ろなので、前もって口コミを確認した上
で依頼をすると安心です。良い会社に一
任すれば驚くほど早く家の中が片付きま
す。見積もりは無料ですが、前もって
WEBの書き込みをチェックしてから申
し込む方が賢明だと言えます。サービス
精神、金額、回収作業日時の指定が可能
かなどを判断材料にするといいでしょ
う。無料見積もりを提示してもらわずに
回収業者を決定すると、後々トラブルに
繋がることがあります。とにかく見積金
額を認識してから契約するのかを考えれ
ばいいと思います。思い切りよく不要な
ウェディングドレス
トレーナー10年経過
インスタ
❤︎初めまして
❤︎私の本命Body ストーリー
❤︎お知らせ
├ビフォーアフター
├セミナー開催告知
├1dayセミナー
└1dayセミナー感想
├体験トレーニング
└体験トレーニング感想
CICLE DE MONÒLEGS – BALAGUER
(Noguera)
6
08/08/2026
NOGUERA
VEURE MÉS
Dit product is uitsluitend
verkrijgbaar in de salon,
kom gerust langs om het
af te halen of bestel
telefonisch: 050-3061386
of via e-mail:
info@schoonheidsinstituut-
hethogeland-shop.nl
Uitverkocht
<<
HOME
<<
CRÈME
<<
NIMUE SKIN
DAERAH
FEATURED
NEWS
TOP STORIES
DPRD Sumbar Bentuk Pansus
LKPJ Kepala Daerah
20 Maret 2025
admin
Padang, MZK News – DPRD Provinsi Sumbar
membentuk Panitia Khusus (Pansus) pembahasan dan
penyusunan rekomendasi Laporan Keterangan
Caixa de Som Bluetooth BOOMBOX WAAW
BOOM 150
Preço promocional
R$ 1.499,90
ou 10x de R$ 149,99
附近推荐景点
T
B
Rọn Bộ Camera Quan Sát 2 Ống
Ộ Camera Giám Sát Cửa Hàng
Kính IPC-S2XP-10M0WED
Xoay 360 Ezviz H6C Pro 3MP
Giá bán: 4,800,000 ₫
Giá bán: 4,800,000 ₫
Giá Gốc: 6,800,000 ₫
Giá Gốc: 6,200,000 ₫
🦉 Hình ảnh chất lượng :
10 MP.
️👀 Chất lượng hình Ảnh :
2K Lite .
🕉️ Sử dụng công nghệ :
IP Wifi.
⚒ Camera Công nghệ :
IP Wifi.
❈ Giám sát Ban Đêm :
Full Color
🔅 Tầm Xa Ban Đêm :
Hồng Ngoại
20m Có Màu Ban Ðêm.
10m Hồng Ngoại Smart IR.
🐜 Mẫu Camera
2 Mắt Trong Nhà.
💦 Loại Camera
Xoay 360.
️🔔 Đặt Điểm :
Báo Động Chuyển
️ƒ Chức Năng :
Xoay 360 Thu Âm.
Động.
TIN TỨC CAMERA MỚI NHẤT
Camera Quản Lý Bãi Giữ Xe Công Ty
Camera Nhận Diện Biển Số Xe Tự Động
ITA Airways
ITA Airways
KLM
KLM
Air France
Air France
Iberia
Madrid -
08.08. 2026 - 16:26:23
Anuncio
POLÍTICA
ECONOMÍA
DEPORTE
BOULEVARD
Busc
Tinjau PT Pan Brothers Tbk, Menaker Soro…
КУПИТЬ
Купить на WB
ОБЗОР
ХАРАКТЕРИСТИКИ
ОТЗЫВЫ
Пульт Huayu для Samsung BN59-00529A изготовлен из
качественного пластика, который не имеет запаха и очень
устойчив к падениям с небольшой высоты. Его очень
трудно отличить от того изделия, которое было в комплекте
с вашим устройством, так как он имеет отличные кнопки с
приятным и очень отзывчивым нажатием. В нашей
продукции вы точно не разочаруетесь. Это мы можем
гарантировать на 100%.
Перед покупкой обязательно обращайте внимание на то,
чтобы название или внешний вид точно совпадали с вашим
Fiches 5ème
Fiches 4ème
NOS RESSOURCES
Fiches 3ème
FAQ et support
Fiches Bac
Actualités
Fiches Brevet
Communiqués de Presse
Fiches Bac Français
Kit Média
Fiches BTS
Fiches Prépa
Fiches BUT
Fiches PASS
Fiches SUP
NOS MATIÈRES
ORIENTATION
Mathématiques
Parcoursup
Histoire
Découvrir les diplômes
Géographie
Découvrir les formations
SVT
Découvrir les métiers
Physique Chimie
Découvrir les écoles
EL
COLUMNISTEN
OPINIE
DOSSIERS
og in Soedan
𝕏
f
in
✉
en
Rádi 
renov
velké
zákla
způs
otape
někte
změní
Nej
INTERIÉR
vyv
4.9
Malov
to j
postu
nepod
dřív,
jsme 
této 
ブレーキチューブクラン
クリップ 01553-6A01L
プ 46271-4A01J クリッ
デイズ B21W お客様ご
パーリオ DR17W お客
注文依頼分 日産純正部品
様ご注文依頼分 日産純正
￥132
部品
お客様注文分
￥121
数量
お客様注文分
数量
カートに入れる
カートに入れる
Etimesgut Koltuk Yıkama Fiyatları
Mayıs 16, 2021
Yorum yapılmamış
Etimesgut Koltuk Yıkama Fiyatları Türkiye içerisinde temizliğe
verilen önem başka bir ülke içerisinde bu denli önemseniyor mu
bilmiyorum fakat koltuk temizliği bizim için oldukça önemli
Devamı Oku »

**********

Activity |
Copy out, in full, each line above that has the word "Fiches" in it.

Response to this task |
Fiches 5ème
Fiches 4ème
Fiches 3ème
Fiches Bac
Fiches Brevet
Fiches Bac Français
Fiches BTS
Fiches Prépa
Fiches BUT
Fiches PASS
Fiches SUP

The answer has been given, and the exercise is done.